Task to complete >>
When the line containing "minist&#232;re de l’Int&#233;rieur, 1" is reached, include it and end there; set down verbatim every line before it, starting at the top of the records.

[Source records]
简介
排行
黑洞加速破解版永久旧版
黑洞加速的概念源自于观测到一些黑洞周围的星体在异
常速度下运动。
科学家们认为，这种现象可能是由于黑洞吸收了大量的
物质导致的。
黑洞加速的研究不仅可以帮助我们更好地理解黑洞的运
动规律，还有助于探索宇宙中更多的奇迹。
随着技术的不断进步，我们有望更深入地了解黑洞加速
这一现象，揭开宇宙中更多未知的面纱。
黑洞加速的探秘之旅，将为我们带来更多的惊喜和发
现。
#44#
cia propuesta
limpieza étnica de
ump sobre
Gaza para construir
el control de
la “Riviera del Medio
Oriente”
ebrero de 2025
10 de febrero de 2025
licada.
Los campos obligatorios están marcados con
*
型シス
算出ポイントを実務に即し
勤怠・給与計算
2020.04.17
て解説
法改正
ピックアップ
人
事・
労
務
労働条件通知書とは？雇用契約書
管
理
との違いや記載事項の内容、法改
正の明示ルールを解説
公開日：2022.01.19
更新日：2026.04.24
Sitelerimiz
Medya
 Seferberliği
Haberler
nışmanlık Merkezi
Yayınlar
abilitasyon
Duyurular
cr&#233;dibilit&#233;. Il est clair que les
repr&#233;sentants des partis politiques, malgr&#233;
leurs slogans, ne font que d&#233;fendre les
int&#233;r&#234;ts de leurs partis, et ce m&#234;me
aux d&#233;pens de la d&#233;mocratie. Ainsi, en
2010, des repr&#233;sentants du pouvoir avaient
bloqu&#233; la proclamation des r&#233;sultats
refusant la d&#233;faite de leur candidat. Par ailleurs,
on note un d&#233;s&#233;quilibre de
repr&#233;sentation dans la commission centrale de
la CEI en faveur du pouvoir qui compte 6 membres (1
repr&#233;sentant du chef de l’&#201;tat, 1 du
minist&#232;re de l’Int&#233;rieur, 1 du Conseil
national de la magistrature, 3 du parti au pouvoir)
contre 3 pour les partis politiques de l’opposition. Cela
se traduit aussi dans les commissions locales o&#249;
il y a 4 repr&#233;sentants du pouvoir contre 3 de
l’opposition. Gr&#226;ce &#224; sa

Exercise response >>
简介
排行
黑洞加速破解版永久旧版
黑洞加速的概念源自于观测到一些黑洞周围的星体在异
常速度下运动。
科学家们认为，这种现象可能是由于黑洞吸收了大量的
物质导致的。
黑洞加速的研究不仅可以帮助我们更好地理解黑洞的运
动规律，还有助于探索宇宙中更多的奇迹。
随着技术的不断进步，我们有望更深入地了解黑洞加速
这一现象，揭开宇宙中更多未知的面纱。
黑洞加速的探秘之旅，将为我们带来更多的惊喜和发
现。
#44#
cia propuesta
limpieza étnica de
ump sobre
Gaza para construir
el control de
la “Riviera del Medio
Oriente”
ebrero de 2025
10 de febrero de 2025
licada.
Los campos obligatorios están marcados con
*
型シス
算出ポイントを実務に即し
勤怠・給与計算
2020.04.17
て解説
法改正
ピックアップ
人
事・
労
務
労働条件通知書とは？雇用契約書
管
理
との違いや記載事項の内容、法改
正の明示ルールを解説
公開日：2022.01.19
更新日：2026.04.24
Sitelerimiz
Medya
 Seferberliği
Haberler
nışmanlık Merkezi
Yayınlar
abilitasyon
Duyurular
cr&#233;dibilit&#233;. Il est clair que les
repr&#233;sentants des partis politiques, malgr&#233;
leurs slogans, ne font que d&#233;fendre les
int&#233;r&#234;ts de leurs partis, et ce m&#234;me
aux d&#233;pens de la d&#233;mocratie. Ainsi, en
2010, des repr&#233;sentants du pouvoir avaient
bloqu&#233; la proclamation des r&#233;sultats
refusant la d&#233;faite de leur candidat. Par ailleurs,
on note un d&#233;s&#233;quilibre de
repr&#233;sentation dans la commission centrale de
la CEI en faveur du pouvoir qui compte 6 membres (1
repr&#233;sentant du chef de l’&#201;tat, 1 du
minist&#232;re de l’Int&#233;rieur, 1 du Conseil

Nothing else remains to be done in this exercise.